* begin Text provided *

Can create lag plots using the gg_plot() function and specify geom = "point" .

aus_production |> filter(year(Quarter) >= 1992) |> ggtime::gg_lag(Beer,, geom = 'point')

Registered S3 methods overwritten by 'ggtime':
  method                  from      
  +.gg_tsensemble         feasts    
  autolayer.tbl_ts        fabletools
  autoplot.dcmp_ts        fabletools
  autoplot.tbl_ts         fabletools
  grid.draw.gg_tsensemble feasts    
  print.gg_tsensemble     feasts

What do the lag plots show us?

Lag plots help us visualize the relationship between a time series and a lagged version of itself, which helps us to identify patterns of randomness, autocorrelation, and seasonality.

Each graph shows \(y_t\) plotted against \(y_{t-k}\) for different values of \(k\). The value of \(k\) corresponds to the number associated with the indicated lag plot.

* end Text provided *

- _Tasks to complete_
**1.** Please repeat everything in the lag plot text from "What do the" down to "indicated lag plot.".
**2.** Condense the paragraph of the lag plot text that opens with "Lag plots help us visualize" into a single shorter sentence that keeps its main facts.
**3.** Answer these from the lag plot text:
(a) From which year onward does the code keep quarters?
(b) Which three kinds of patterns do lag plots help identify?
(c) What does the value of k correspond to?
The lines after this point are separate material, unrelated to the lag plot text.

* begin Source data *

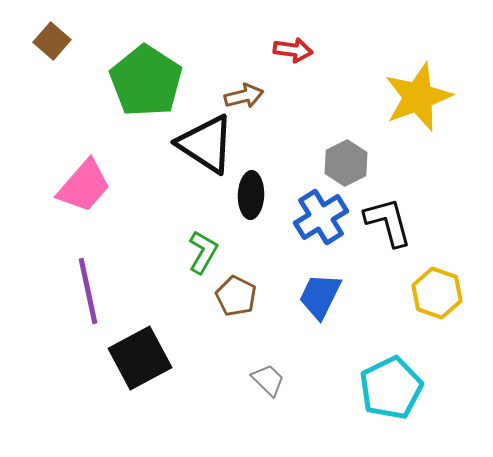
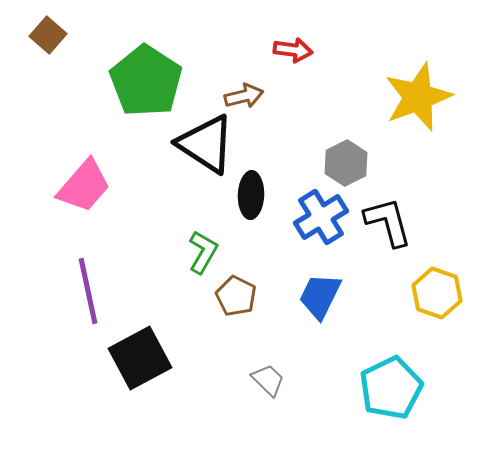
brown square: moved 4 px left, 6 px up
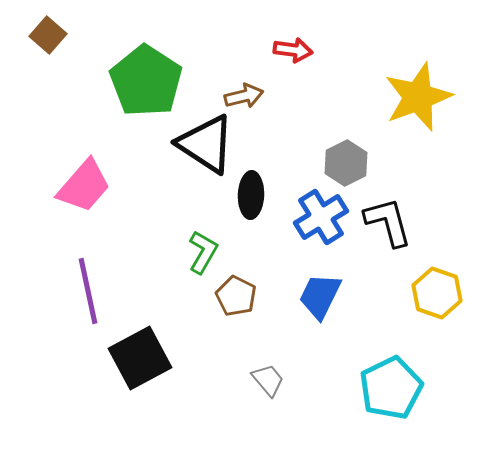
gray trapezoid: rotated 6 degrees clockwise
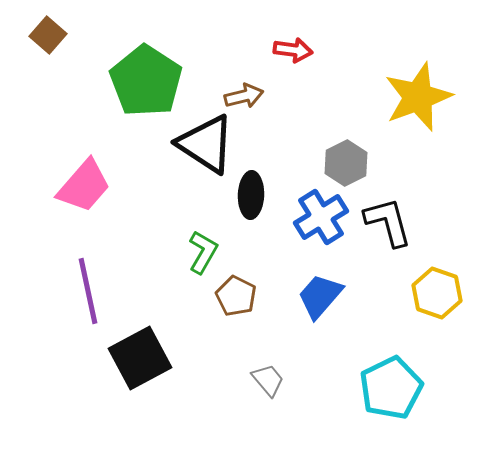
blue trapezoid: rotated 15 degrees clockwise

* end Source data *

- _Solutions to the problems_
**1.**
What do the lag plots show us?

Lag plots help us visualize the relationship between a time series and a lagged version of itself, which helps us to identify patterns of randomness, autocorrelation, and seasonality.

Each graph shows \(y_t\) plotted against \(y_{t-k}\) for different values of \(k\). The value of \(k\) corresponds to the number associated with the indicated lag plot.

**2.** Lag plots show how a time series relates to a lagged copy of itself, revealing patterns of randomness, autocorrelation, and seasonality.

**3.**
(a) 1992
(b) Randomness, autocorrelation, and seasonality
(c) The number associated with the indicated lag plot